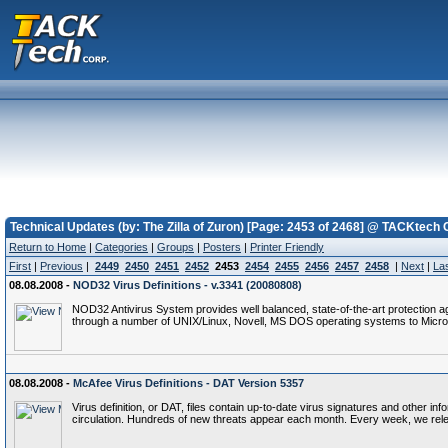
Technical Updates (by: The Zilla of Zuron) [Page: 2453 of 2468] @ TACKtech 
Return to Home
|
Categories
|
Groups
|
Posters
|
Printer Friendly
First
|
Previous
|
2449
2450
2451
2452
2453
2454
2455
2456
2457
2458
|
Next
|
La
08.08.2008 -
NOD32 Virus Definitions - v.3341 (20080808)
NOD32 Antivirus System provides well balanced, state-of-the-art protection a
through a number of UNIX/Linux, Novell, MS DOS operating systems to Micro
08.08.2008 -
McAfee Virus Definitions - DAT Version 5357
Virus definition, or DAT, files contain up-to-date virus signatures and other i
circulation. Hundreds of new threats appear each month. Every week, we rel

• • • • • • •

*Problem to solve*
Give the lines again word for word, from the start of the records to the line holding "NOD32 Virus Definitions - v.3341 (20080808)", both included, and leave out any picture.

*Answer space*
Technical Updates (by: The Zilla of Zuron) [Page: 2453 of 2468] @ TACKtech 
Return to Home
|
Categories
|
Groups
|
Posters
|
Printer Friendly
First
|
Previous
|
2449
2450
2451
2452
2453
2454
2455
2456
2457
2458
|
Next
|
La
08.08.2008 -
NOD32 Virus Definitions - v.3341 (20080808)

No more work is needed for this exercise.